Tag human-created (non-AI) submissions with
Author-affirmed human-created (non-AI) submissions will be tagged with this Tag for easy filtering and searching. Chose the Tag from the dropdown list. Click on the “Add or Edit Tags” to add or edit existing tags.
Tag AI-generated submissions with
Author-affirmed AI-created submissions will be tagged with this Tag for easy filtering and searching. Chose the Tag from the dropdown list. Click on the “Add or Edit Tags” to add or edit existing tags.
Negative affirmation (the author DID NOT use AI)
This text is displayed as one of two affirmation options on the submission form. For best results, this text should ask the author to affirm they DID NOT use AI or other text-generation tools in the creation of the work. Moksha creates the default text of: “I submit that I DID NOT use AI or machine-learning tools to generate part or all of this work, and that this work IS fully my own human creation.” The text in this field will appear prominently on the reader’s/editor’s view of the submission.
Positive affirmation (the author used AI)
This text is displayed as one of two affirmation options on the submission form. For best results, this text should ask the author to affirm that they USED AI or other text-generation tools in the creation of the work. Moksha creates the default text of: “I submit that I USED AI or machine-learning tools to generate part or all of this work, and that this work IS NOT fully my own human creation.” The text in this field will appear prominently on the reader’s/editor’s view of the submission.

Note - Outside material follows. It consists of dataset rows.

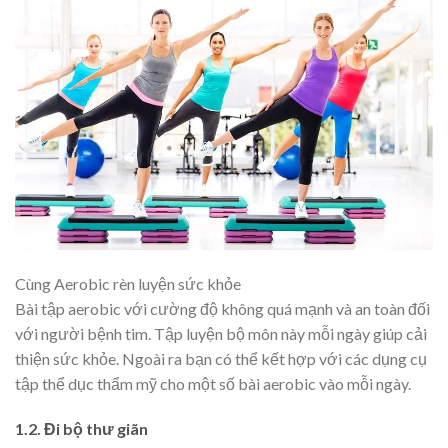
Cùng Aerobic rèn luyện sức khỏe
Bài tập aerobic với cường độ không quá mạnh và an toàn đối
với người bệnh tim. Tập luyện bộ môn này mỗi ngày giúp cải
thiện sức khỏe. Ngoài ra bạn có thể kết hợp với các dụng cụ
tập thể dục thẩm mỹ cho một số bài aerobic vào mỗi ngày.
1.2. Đi bộ thư giãn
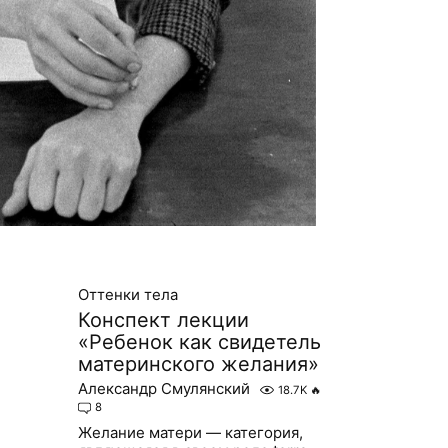
Оттенки тела
Конспект лекции
«Ребенок как свидетель
материнского желания»
Александр Смулянский
18.7K
🔥
8
Желание матери — категория,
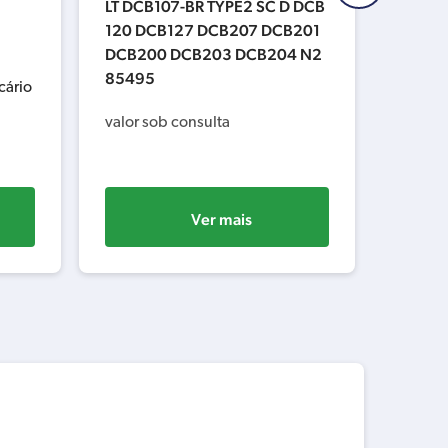
LT DCB107-BR TYPE2 SC D DCB
ANCA
120 DCB127 DCB207 DCB201
3x
ou
DCB200 DCB203 DCB204 N2
85495
R$
2
cário
ou
valor sob consulta
Ver mais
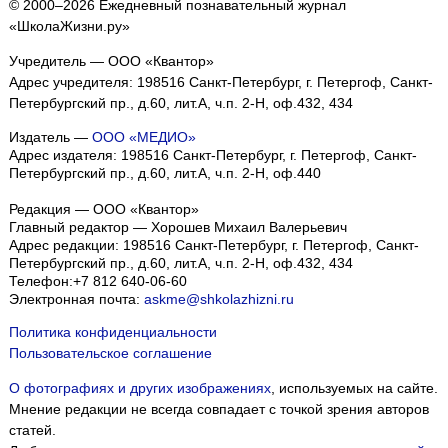
© 2000–2026 Ежедневный познавательный журнал
«ШколаЖизни.ру»
Учредитель — ООО «Квантор»
Адрес учредителя: 198516 Санкт-Петербург, г. Петергоф, Санкт-
Петербургский пр., д.60, лит.А, ч.п. 2-Н, оф.432, 434
Издатель —
ООО «МЕДИО»
Адрес издателя: 198516 Санкт-Петербург, г. Петергоф, Санкт-
Петербургский пр., д.60, лит.А, ч.п. 2-Н, оф.440
Редакция — ООО «Квантор»
Главный редактор — Хорошев Михаил Валерьевич
Адрес редакции:
198516
Санкт-Петербург, г. Петергоф
,
Санкт-
Петербургский пр., д.60, лит.А, ч.п. 2-Н, оф.432, 434
Телефон:
+7 812 640-06-60
Электронная почта:
askme@shkolazhizni.ru
Политика конфиденциальности
Пользовательское соглашение
О фотографиях и других изображениях
, используемых на сайте.
Мнение редакции не всегда совпадает с точкой зрения авторов
статей.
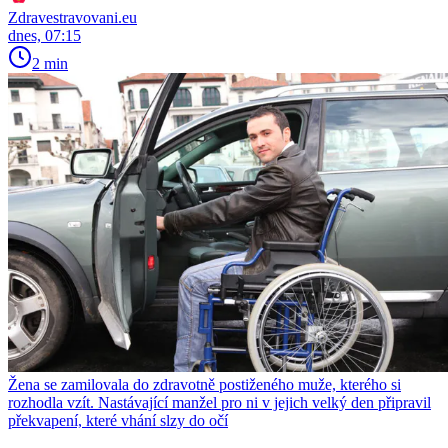
Zdravestravovani.eu
dnes, 07:15
2 min
Žena se zamilovala do zdravotně postiženého muže, kterého si
rozhodla vzít. Nastávající manžel pro ni v jejich velký den připravil
překvapení, které vhání slzy do očí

For best results, we recommend placing additional instructions in the Submission introductory message (Messages tab in your Submission Type) and your Guidelines page (edit link in Messages tab), describing one or more of the following:
- Whether or not you accept AI-generated submissions
- Whether or not you wish authors to explain how AI was used in their work in their cover letters
- Why lying about using AI is plagiarism (i.e. representing work that isn’t your own as if it were) and how this might result in a permanent ban
- What other repercussions there might be for lying about the authorship of the work
If you plan to block all AI-generated submissions, we suggest a statement similar to the following:
“We are not interested in stories for which the ‘traditional elements of authorship,’ as the U.S. Copyright Office describes it, were performed by AI or machine-learning tools. Spell-check, grammar-check, and AI-generated prompts that you then wrote your story from are acceptable, but we are not interested in any story where AI tools or text generators wrote or drafted any portion of the text. We consider authors who represent work as their own which is, in fact, machine-generated, whether whole or in part, to be plagiarism, and grounds for being permanently banned from this magazine. In short, DO NOT submit AI-generated works.”
Alternatively, if you plan to allow AI-generated submissions, and flag them in Moksha, you might ask the author:
- Can you explain in detail how AI was used in the creation of the work?
- Did you ask an AI for story prompts?
- Did you have an AI translate the work into English?
- Did you use machine learning to improve the grammar?
- How much of the work is your own?
- Anything else you’d like to disclose about the use of AI?
As this is a rapidly evolving topic, this page may change.